The great virtue of this debate is that on both sides inequality gets turned into a stigma. That is, once you start redefining the problem of class difference as the problem of class prejudice – once you complete the transformation of race, gender and class into racism, sexism and classism – you no longer have to worry about the redistribution of wealth. You can just fight over whether poor people should be treated with contempt or respect. And while, in human terms, respect seems the right way to go, politically it’s just as empty as contempt.

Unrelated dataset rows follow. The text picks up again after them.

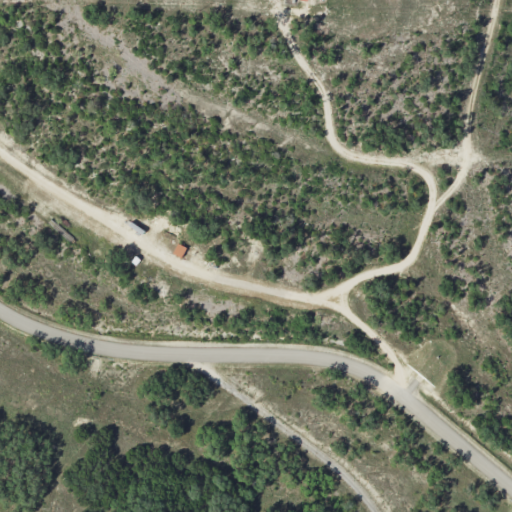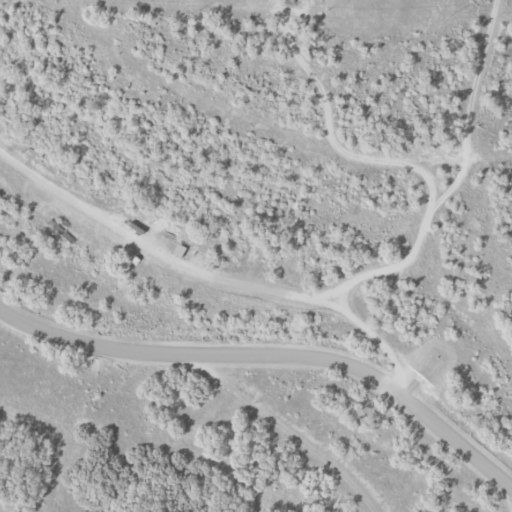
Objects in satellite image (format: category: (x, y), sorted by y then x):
road: (472, 97)
road: (273, 351)
road: (284, 428)
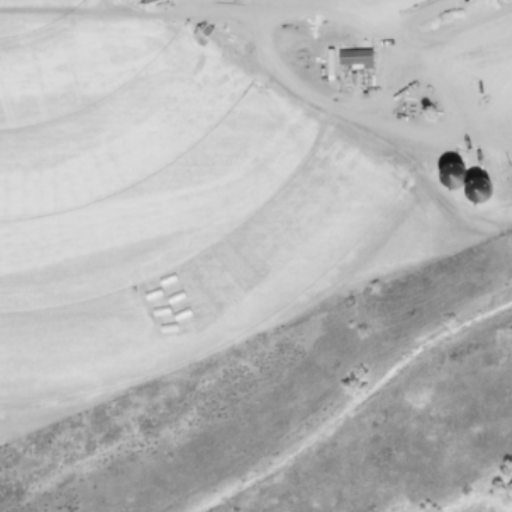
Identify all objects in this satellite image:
building: (146, 0)
road: (260, 9)
building: (354, 58)
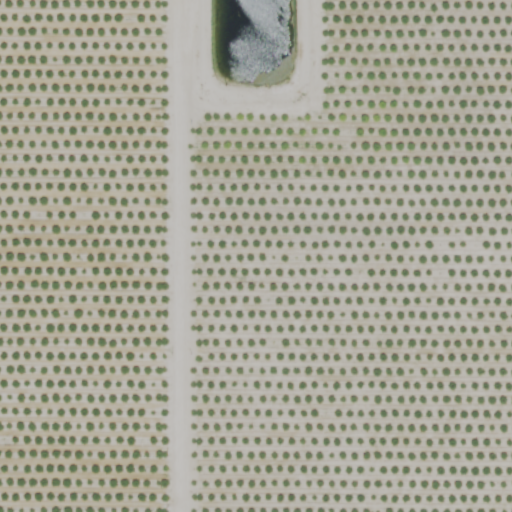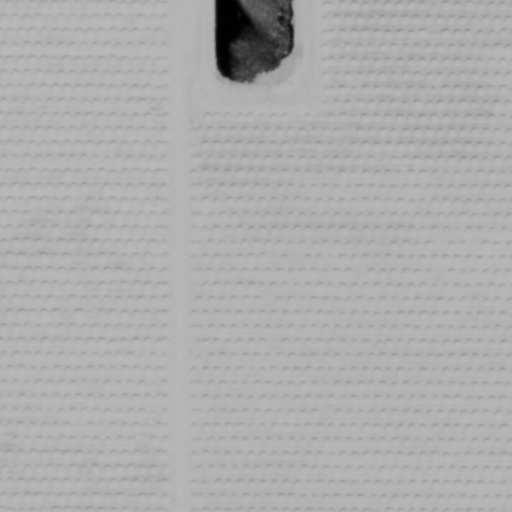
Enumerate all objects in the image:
crop: (255, 255)
road: (157, 256)
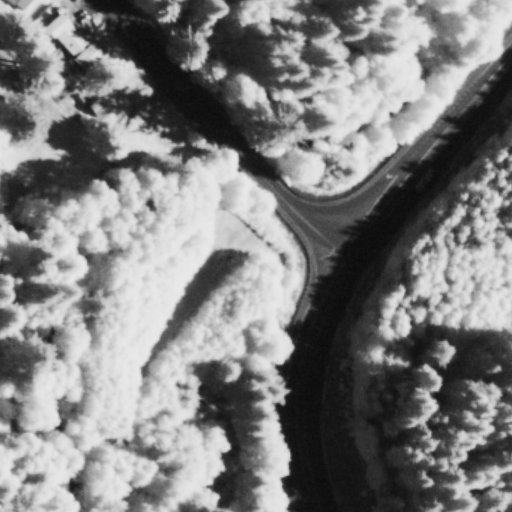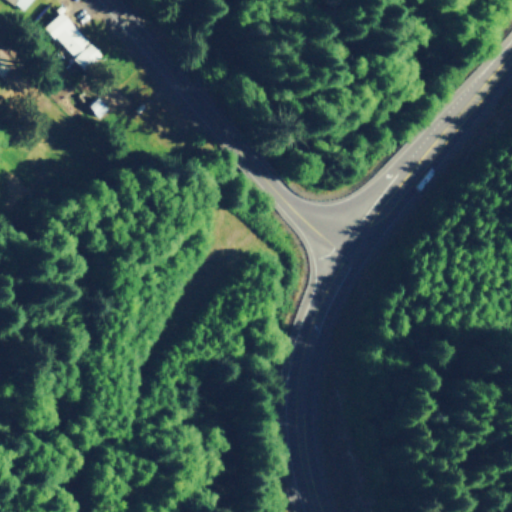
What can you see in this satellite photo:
building: (21, 1)
building: (66, 39)
road: (224, 127)
road: (425, 147)
road: (294, 377)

This is pretty obvious when it comes to class. Kjartan Páll Sveinsson declares that ‘the white working classes are discriminated against on a range of different fronts, including their accent, their style, the food they eat, the clothes they wear’ – and it’s no doubt true. But the elimination of such discrimination would not alter the nature of the system that generates ‘the large numbers of low-wage, low-skill jobs with poor job security’ described by Bottero. It would just alter the technologies used for deciding who had to take them. And it’s hard to see how even the most widespread social enthusiasm for tracksuits and gold chains could make up for the disadvantages produced by those jobs.
Race, on the other hand, has been a more successful technology of mystification. In the US, one of the great uses of racism was (and is) to induce poor white people to feel a crucial and entirely specious fellowship with rich white people; one of the great uses of anti-racism is to make poor black people feel a crucial and equally specious fellowship with rich black people. Furthermore, in the form of the celebration of ‘identity’ and ‘ethnic diversity’, it seeks to create a bond between poor black people and rich white ones. So the African-American woman who cleans my office is supposed to feel not so bad about the fact that I make almost ten times as much money as she does because she can be confident that I’m not racist or sexist and that I respect her culture. And she’s also supposed to feel pride because the dean of our college, who makes much more than ten times what she does, is African-American, like her. And since the chancellor of our university, who makes more than 15 times what she does, is not only African-American but a woman too (the fruits of both anti-racism and anti-sexism!), she can feel doubly good about her. But, and I acknowledge that this is the thinnest of anecdotal evidence, I somehow doubt she does. If the downside of the politics of anti-discrimination is that it now functions to legitimate the increasing disparities not produced by racism or sexism, the upside is the degree to which it makes visible the fact that the increase in those disparities does indeed have nothing to do with racism or sexism. A social analyst as clear-eyed as a University of Illinois cleaning woman would start from there.